→ EXERCISE: Below are the records; collect from them each line containing the string "Vector".

→ INFORMATION GIVEN:
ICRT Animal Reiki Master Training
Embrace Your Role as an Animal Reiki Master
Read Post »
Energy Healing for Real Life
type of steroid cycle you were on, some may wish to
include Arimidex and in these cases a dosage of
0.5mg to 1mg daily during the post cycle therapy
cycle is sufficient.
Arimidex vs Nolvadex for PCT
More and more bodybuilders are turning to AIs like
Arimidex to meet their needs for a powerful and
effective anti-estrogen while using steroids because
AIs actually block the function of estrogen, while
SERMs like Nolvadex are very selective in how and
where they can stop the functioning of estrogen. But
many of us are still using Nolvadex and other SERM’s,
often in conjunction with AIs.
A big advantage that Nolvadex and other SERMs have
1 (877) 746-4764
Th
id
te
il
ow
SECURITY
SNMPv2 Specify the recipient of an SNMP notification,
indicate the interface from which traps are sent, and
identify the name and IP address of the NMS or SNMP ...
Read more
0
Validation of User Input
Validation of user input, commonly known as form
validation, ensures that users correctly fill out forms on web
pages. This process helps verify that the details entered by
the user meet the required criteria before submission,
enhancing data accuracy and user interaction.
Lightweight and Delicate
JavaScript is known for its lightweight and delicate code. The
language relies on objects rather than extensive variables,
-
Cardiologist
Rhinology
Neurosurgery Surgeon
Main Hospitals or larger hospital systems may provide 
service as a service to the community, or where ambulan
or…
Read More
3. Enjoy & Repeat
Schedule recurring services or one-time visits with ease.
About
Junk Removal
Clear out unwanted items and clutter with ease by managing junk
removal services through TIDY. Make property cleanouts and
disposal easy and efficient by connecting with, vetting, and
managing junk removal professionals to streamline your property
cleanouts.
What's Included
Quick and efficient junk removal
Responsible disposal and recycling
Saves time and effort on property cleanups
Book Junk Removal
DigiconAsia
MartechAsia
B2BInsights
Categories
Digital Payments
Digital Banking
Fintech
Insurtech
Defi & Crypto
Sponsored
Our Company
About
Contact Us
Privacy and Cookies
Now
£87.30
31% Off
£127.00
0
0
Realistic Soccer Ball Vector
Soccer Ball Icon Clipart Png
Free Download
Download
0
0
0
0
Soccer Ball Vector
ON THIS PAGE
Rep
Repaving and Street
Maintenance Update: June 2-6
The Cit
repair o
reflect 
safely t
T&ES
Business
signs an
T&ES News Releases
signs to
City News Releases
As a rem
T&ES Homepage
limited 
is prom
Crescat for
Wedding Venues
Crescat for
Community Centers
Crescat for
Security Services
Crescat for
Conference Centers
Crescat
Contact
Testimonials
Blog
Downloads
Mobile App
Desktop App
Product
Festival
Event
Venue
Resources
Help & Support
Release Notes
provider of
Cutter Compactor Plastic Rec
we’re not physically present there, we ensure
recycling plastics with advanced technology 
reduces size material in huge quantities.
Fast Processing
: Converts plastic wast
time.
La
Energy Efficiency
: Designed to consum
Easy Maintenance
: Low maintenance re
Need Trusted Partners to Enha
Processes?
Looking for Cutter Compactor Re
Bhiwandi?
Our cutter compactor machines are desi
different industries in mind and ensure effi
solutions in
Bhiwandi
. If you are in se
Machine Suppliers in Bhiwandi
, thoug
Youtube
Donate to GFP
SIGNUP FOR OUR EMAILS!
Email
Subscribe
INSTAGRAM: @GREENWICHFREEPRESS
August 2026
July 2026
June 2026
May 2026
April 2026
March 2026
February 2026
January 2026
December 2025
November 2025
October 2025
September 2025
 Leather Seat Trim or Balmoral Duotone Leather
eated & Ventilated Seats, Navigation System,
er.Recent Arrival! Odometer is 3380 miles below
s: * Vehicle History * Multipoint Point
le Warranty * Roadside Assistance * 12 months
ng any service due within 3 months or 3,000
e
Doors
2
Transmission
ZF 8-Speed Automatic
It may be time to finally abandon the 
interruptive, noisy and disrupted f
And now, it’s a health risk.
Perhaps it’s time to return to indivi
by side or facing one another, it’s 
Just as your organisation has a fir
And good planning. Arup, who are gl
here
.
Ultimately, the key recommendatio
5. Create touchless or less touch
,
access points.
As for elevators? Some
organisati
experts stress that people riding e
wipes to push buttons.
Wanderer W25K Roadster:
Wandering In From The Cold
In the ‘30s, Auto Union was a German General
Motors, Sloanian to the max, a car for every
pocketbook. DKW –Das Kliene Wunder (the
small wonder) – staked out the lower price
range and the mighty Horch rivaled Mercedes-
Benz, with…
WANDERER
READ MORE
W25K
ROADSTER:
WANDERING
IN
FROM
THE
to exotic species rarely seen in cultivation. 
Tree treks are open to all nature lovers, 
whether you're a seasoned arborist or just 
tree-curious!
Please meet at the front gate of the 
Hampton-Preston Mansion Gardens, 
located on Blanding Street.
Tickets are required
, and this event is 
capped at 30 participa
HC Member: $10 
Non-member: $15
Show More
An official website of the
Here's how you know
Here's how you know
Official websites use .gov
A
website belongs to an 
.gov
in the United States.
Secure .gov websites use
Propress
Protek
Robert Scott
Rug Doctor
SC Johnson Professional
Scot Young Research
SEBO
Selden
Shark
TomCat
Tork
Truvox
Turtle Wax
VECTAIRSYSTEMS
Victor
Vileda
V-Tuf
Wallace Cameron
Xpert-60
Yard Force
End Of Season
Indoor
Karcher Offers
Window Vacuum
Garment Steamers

→ WRITTEN REPLY:
Realistic Soccer Ball Vector
Soccer Ball Vector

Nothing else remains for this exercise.